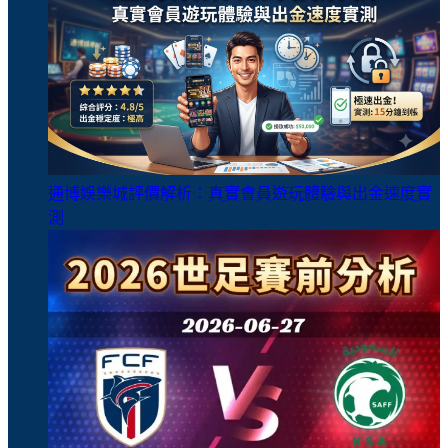
通博娛樂城評價解析：真實會員遊玩體驗與出金速度實
測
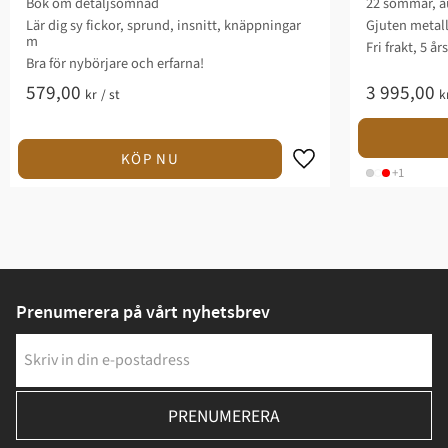
Bok om detaljsömnad
22 sömmar, au
Lär dig sy fickor, sprund, insnitt, knäppningar
Gjuten metal
m
Fri frakt, 5 år
Bra för nybörjare och erfarna!
579,00
3 995,00
kr
/
st
k
+1
Prenumerera på vårt nyhetsbrev
PRENUMERERA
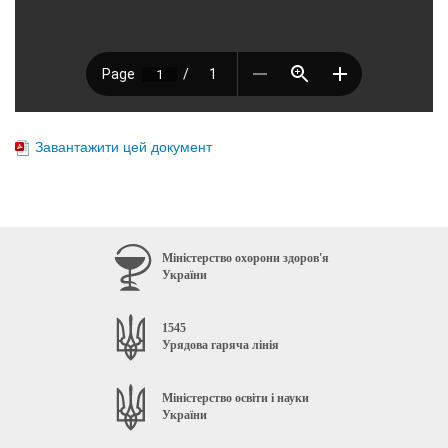
Завантажити цей документ
Міністерство охорони здоров'я
України
1545
Урядова гаряча лінія
Міністерство освіти і науки
України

§

▸ EXERCISE DETAILS:
Recast the text lines from all the rows above as a Markdown table with two columns, "No." for a running number and "Line" for the text. Skip blank lines and leave out the pictures.

▸ SOLUTION FOR THIS PROBLEM:
| No. | Line |
|---|---|
| 1 | 通博娛樂城評價解析：真實會員遊玩體驗與出金速度實 |
| 2 | 測 |
| 3 | Bok om detaljsömnad |
| 4 | 22 sömmar, au |
| 5 | Lär dig sy fickor, sprund, insnitt, knäppningar |
| 6 | Gjuten metal |
| 7 | m |
| 8 | Fri frakt, 5 år |
| 9 | Bra för nybörjare och erfarna! |
| 10 | 579,00 |
| 11 | 3 995,00 |
| 12 | kr |
| 13 | / |
| 14 | st |
| 15 | k |
| 16 | +1 |
| 17 | Prenumerera på vårt nyhetsbrev |
| 18 | PRENUMERERA |
| 19 | Завантажити цей документ |
| 20 | Міністерство охорони здоров'я |
| 21 | України |
| 22 | 1545 |
| 23 | Урядова гаряча лінія |
| 24 | Міністерство освіти і науки |
| 25 | України |